_DIRECTIVE_
Please repeat every record exactly, leaving out any pictures.

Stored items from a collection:
########
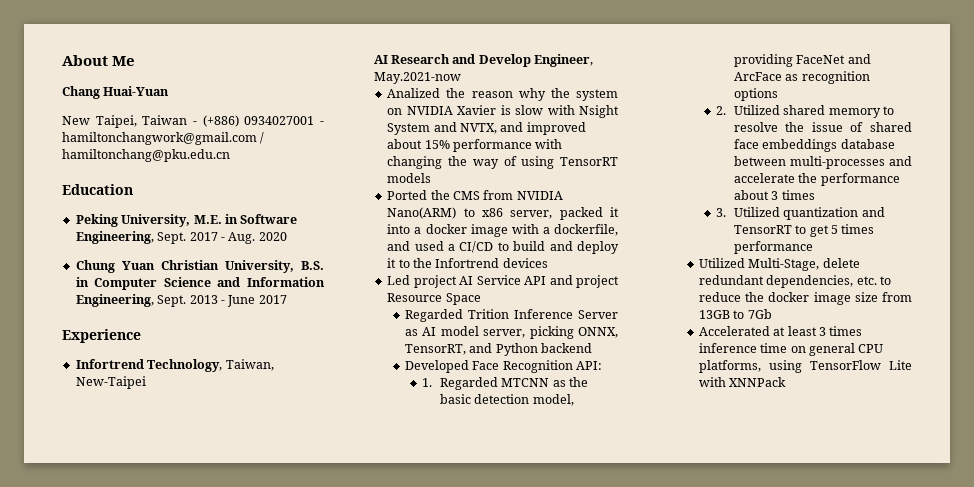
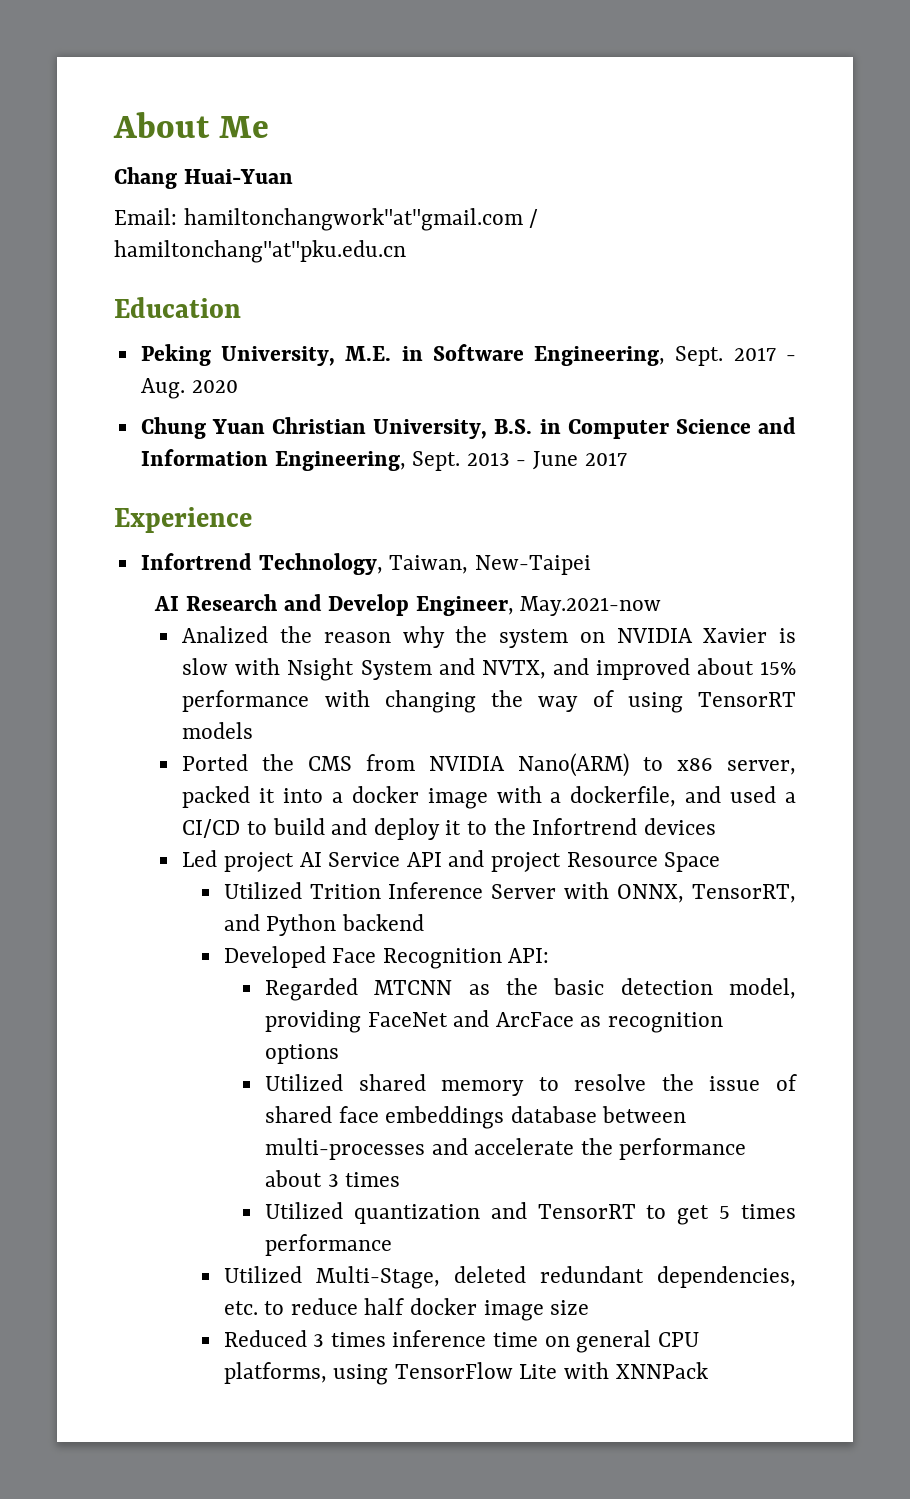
[62,115,324,128] [62,132,265,145] [62,149,230,162] New Taipei, Taiwan - (+886) 0934027001 - hamiltonchangwork@gmail.com / hamiltonchang@pku.edu.cn -> [114,208,539,231] [114,240,406,263] Email: hamiltonchangwork"at"gmail.com / hamiltonchang"at"pku.edu.cn
[404,309,463,322] Regarded -> [223,882,302,899] Utilized
[404,326,574,339] as AI model server, picking -> [564,882,610,899] with
[422,378,433,387] 1. -> (550, 955) none
[716,106,727,115] 2. -> (339, 1054) none
[716,208,727,217] 3. -> (401, 1179) none
[822,258,860,268] delete -> [453,1266,526,1283] deleted
[745,292,765,302] the -> [364,1298,405,1315] half
[882,292,912,302] [698,309,772,319] [698,326,817,336] from 13GB to 7Gb // Accelerated at least -> [223,1330,307,1347] // Reduced

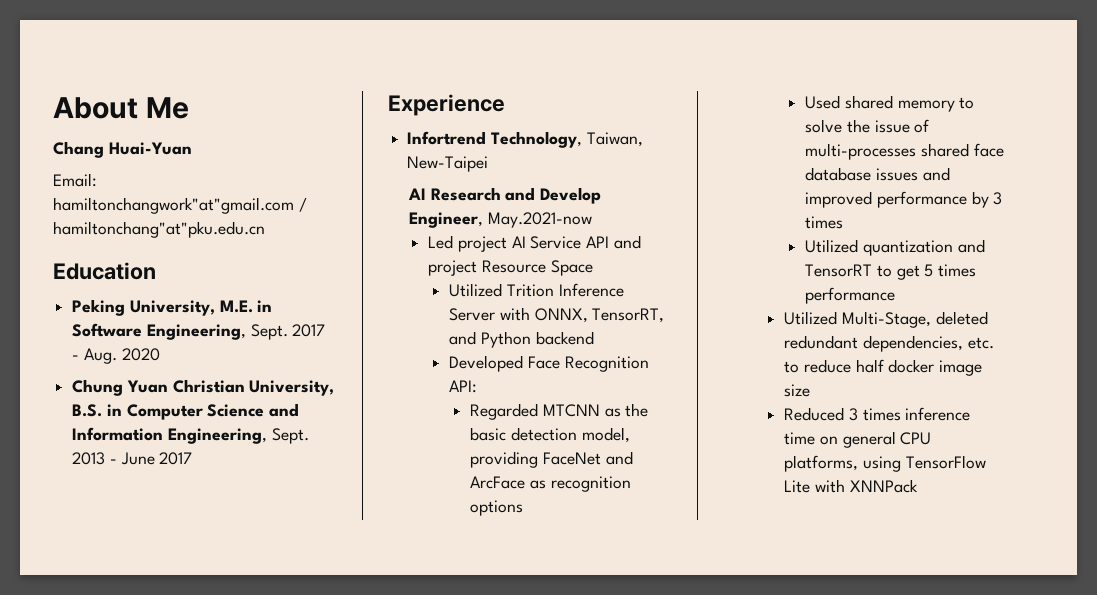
[182,626,796,648] [182,658,796,681] [182,690,796,713] [182,722,254,739] [182,753,796,777] [182,786,796,809] [182,818,716,840] // Analized the reason why the system on NVIDIA Xavier is slow with Nsight System and NVTX, and improved about 15% performance with changing the way of using TensorRT models // Ported the CMS from NVIDIA Nano(ARM) to x86 server, packed it into a docker image with a dockerfile, and used a CI/CD to build and deploy it to the Infortrend devices -> (592, 220) none
[264,1074,343,1091] Utilized -> [805,95,841,109] Used
[574,1074,647,1091] resolve -> [805,119,843,133] solve
(798, 1082) none -> [805,143,917,160] multi-processes
[385,1106,687,1129] [264,1138,747,1160] [264,1170,322,1187] embeddings database between multi-processes and accelerate the performance about -> [805,167,950,181] [805,191,989,208] database issues and improved performance by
########
_SOLUTION BELOW_
[62,115,324,128] [62,132,265,145] [62,149,230,162] New Taipei, Taiwan - (+886) 0934027001 - hamiltonchangwork@gmail.com / hamiltonchang@pku.edu.cn -> [114,208,539,231] [114,240,406,263] Email: hamiltonchangwork"at"gmail.com / hamiltonchang"at"pku.edu.cn
[404,309,463,322] Regarded -> [223,882,302,899] Utilized
[404,326,574,339] as AI model server, picking -> [564,882,610,899] with
[422,378,433,387] 1. -> (550, 955) none
[716,106,727,115] 2. -> (339, 1054) none
[716,208,727,217] 3. -> (401, 1179) none
[822,258,860,268] delete -> [453,1266,526,1283] deleted
[745,292,765,302] the -> [364,1298,405,1315] half
[882,292,912,302] [698,309,772,319] [698,326,817,336] from 13GB to 7Gb // Accelerated at least -> [223,1330,307,1347] // Reduced

[182,626,796,648] [182,658,796,681] [182,690,796,713] [182,722,254,739] [182,753,796,777] [182,786,796,809] [182,818,716,840] // Analized the reason why the system on NVIDIA Xavier is slow with Nsight System and NVTX, and improved about 15% performance with changing the way of using TensorRT models // Ported the CMS from NVIDIA Nano(ARM) to x86 server, packed it into a docker image with a dockerfile, and used a CI/CD to build and deploy it to the Infortrend devices -> (592, 220) none
[264,1074,343,1091] Utilized -> [805,95,841,109] Used
[574,1074,647,1091] resolve -> [805,119,843,133] solve
(798, 1082) none -> [805,143,917,160] multi-processes
[385,1106,687,1129] [264,1138,747,1160] [264,1170,322,1187] embeddings database between multi-processes and accelerate the performance about -> [805,167,950,181] [805,191,989,208] database issues and improved performance by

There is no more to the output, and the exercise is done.